Stored data entries:
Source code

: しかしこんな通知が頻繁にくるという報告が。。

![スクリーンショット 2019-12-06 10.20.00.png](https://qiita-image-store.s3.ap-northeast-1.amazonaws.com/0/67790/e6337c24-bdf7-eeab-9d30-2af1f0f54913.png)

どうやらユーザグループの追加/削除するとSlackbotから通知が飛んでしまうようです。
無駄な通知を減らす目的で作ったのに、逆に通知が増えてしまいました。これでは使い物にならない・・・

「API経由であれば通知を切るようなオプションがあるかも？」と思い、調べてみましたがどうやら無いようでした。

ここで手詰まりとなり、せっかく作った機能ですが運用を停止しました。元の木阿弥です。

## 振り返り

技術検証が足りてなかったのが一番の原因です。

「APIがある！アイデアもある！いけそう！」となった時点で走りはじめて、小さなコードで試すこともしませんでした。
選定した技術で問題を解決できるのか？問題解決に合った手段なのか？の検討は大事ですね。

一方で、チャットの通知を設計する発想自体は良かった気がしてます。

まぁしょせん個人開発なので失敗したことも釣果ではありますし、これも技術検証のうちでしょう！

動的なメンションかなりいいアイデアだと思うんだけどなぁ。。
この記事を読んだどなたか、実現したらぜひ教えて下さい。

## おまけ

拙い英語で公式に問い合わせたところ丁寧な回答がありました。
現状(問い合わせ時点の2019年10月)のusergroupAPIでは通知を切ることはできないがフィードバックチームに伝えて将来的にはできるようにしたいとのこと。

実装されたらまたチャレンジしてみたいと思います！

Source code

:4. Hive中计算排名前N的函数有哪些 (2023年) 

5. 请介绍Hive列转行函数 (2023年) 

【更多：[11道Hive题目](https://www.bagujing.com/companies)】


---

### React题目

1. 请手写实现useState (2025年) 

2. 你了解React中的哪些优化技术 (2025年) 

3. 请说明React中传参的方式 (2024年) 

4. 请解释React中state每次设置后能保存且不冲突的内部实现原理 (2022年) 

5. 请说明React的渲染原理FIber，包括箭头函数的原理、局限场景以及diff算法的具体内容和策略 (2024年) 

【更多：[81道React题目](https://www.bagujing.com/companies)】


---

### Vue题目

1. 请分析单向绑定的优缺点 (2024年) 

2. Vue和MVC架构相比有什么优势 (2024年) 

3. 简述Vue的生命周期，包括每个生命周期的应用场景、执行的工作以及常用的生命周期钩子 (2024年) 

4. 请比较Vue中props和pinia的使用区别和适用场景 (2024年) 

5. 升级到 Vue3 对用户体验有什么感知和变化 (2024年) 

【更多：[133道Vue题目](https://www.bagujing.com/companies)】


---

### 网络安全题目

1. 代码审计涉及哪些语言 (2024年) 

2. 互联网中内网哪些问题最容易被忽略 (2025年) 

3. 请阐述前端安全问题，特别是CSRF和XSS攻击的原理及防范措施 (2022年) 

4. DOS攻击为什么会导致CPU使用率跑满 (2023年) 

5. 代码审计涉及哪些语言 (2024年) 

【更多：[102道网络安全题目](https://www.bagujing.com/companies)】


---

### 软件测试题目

→ **Required action**
Reproduce the entries exactly, dropping nothing.

→ **Output of the task**
Source code

: しかしこんな通知が頻繁にくるという報告が。。

![スクリーンショット 2019-12-06 10.20.00.png](https://qiita-image-store.s3.ap-northeast-1.amazonaws.com/0/67790/e6337c24-bdf7-eeab-9d30-2af1f0f54913.png)

どうやらユーザグループの追加/削除するとSlackbotから通知が飛んでしまうようです。
無駄な通知を減らす目的で作ったのに、逆に通知が増えてしまいました。これでは使い物にならない・・・

「API経由であれば通知を切るようなオプションがあるかも？」と思い、調べてみましたがどうやら無いようでした。

ここで手詰まりとなり、せっかく作った機能ですが運用を停止しました。元の木阿弥です。

## 振り返り

技術検証が足りてなかったのが一番の原因です。

「APIがある！アイデアもある！いけそう！」となった時点で走りはじめて、小さなコードで試すこともしませんでした。
選定した技術で問題を解決できるのか？問題解決に合った手段なのか？の検討は大事ですね。

一方で、チャットの通知を設計する発想自体は良かった気がしてます。

まぁしょせん個人開発なので失敗したことも釣果ではありますし、これも技術検証のうちでしょう！

動的なメンションかなりいいアイデアだと思うんだけどなぁ。。
この記事を読んだどなたか、実現したらぜひ教えて下さい。

## おまけ

拙い英語で公式に問い合わせたところ丁寧な回答がありました。
現状(問い合わせ時点の2019年10月)のusergroupAPIでは通知を切ることはできないがフィードバックチームに伝えて将来的にはできるようにしたいとのこと。

実装されたらまたチャレンジしてみたいと思います！

Source code

:4. Hive中计算排名前N的函数有哪些 (2023年) 

5. 请介绍Hive列转行函数 (2023年) 

【更多：[11道Hive题目](https://www.bagujing.com/companies)】


---

### React题目

1. 请手写实现useState (2025年) 

2. 你了解React中的哪些优化技术 (2025年) 

3. 请说明React中传参的方式 (2024年) 

4. 请解释React中state每次设置后能保存且不冲突的内部实现原理 (2022年) 

5. 请说明React的渲染原理FIber，包括箭头函数的原理、局限场景以及diff算法的具体内容和策略 (2024年) 

【更多：[81道React题目](https://www.bagujing.com/companies)】


---

### Vue题目

1. 请分析单向绑定的优缺点 (2024年) 

2. Vue和MVC架构相比有什么优势 (2024年) 

3. 简述Vue的生命周期，包括每个生命周期的应用场景、执行的工作以及常用的生命周期钩子 (2024年) 

4. 请比较Vue中props和pinia的使用区别和适用场景 (2024年) 

5. 升级到 Vue3 对用户体验有什么感知和变化 (2024年) 

【更多：[133道Vue题目](https://www.bagujing.com/companies)】


---

### 网络安全题目

1. 代码审计涉及哪些语言 (2024年) 

2. 互联网中内网哪些问题最容易被忽略 (2025年) 

3. 请阐述前端安全问题，特别是CSRF和XSS攻击的原理及防范措施 (2022年) 

4. DOS攻击为什么会导致CPU使用率跑满 (2023年) 

5. 代码审计涉及哪些语言 (2024年) 

【更多：[102道网络安全题目](https://www.bagujing.com/companies)】


---

### 软件测试题目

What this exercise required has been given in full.